Many of the complaints about parent governors arise from exactly the same misunderstanding of their role - that they are there not to be representative of that element of the school community but to represent parents. So thinking of how much staff would object if parents pursued specific agendas may help to understand why staff governors cannot.
The GB is made of different stakeholders but each of those must look to be part of a corporate decision making body which serves the best interests on the school. That does not always work of course but when it does it can achieve a lot. I know GBs of all flavours and luckily quite a few are pretty effective.
Staff governors have one place ringfenced for the HT (which must remain vacant if they decline in writing to be a governor), and then - if they have a total of three or more staff governors on their Statutory Instrument - one place will be for a teacher (but if no teacher is nominated any staff member may fill the vacancy) and one for a support staff member (but if no support staff member is nominated a teacher may fill the vacancy) and thereafter the vacancy can for be for any staff member to fill. Once on the GB, and especially if numbers are low and there are only 2 staff on the SI, they encompass all staff of course.
I would endorse what cbl has said and add a further comment on the danger of the staff governor setting him/herself up as 'representing' the staff. It's not a position I would want any member of staff to put themself in, let alone an NQT. The danger is that staff might expect the governor to 'speak out' on issues for them, as if that governor must somehow carry a specific mandate from the majority of staff.
No governor should be in that position, let alone a very inexperienced teacher.
What's the difference between "being a representative" of staff and "representing" staff? That sounds like one of those obscure semantic arguuments that has no practical significance. If the point cbl is making is that SGs are there to take decisions in the best interests of the school overall (like any any other type of governor) then I agree. If the suggestion though is that in the debate and discussion preceding a decision a SG shouldn't articulate the views of staff then I don't agree. I don't agree with anything Middlemarch says, and I think Middlemarch misrepresents what cbl said as well. SGs don't "set themselves up" to represent staff, they are elected by staff for that very purpose.
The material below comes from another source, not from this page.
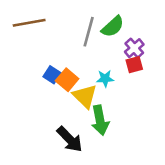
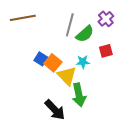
green semicircle: (113, 27) -> (85, 34), moved
purple cross: (134, 48) -> (106, 19), moved

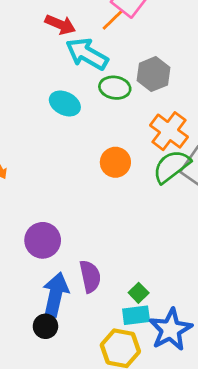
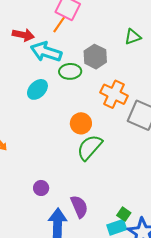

How can I have misrepresented cbl when all I said was that I agreed with what he said? My second point was exactly that - a second point.
It's your right to disagree with me. I merely offered the opinion that an NQT in particular might be placed in a vulnerable position if they felt they were there to represent the 'views' of the rest of the staff.
That is certainly not the case; any staff governor should bear in mind what s/he perceives to be the way in which the majority of staff might view a particular issue, but they can and should express their own view and vote accordingly.
Whether or not an NQT has sufficient experience to be a staff governor isn't really relevant to the question of the proper role of staff governors. If an NQT is too inexperienced for the role then staff won't elect an NQT. That doesn't invalidate the point that staff gvnrs are supposed to represent staff on the gov body. If a staff member didn't want the responsibility of representing the views of staff they presumably wouldn't stand for election. I agree with your last paragraph.
Your postig read to me as saying that cbl didn't think staff governors should be 'representing' the staff and you endorsed that view. cbl didn't say that and drew a distiction between "being a representative" of staff and "representing" staff.
Then you read it wrong. I said I endorsed what cbl had said and I do still. You have inferred that I put my own spin on that, which I did not.
I added that I felt there WAS a danger IF any member of staff did set themselves up as representing staff.
Moreover, read my comments again. I in no way said that I thought an NQT did not have the experience to be a governor and I never would say that.
We'll just have to agree to disagree on that then.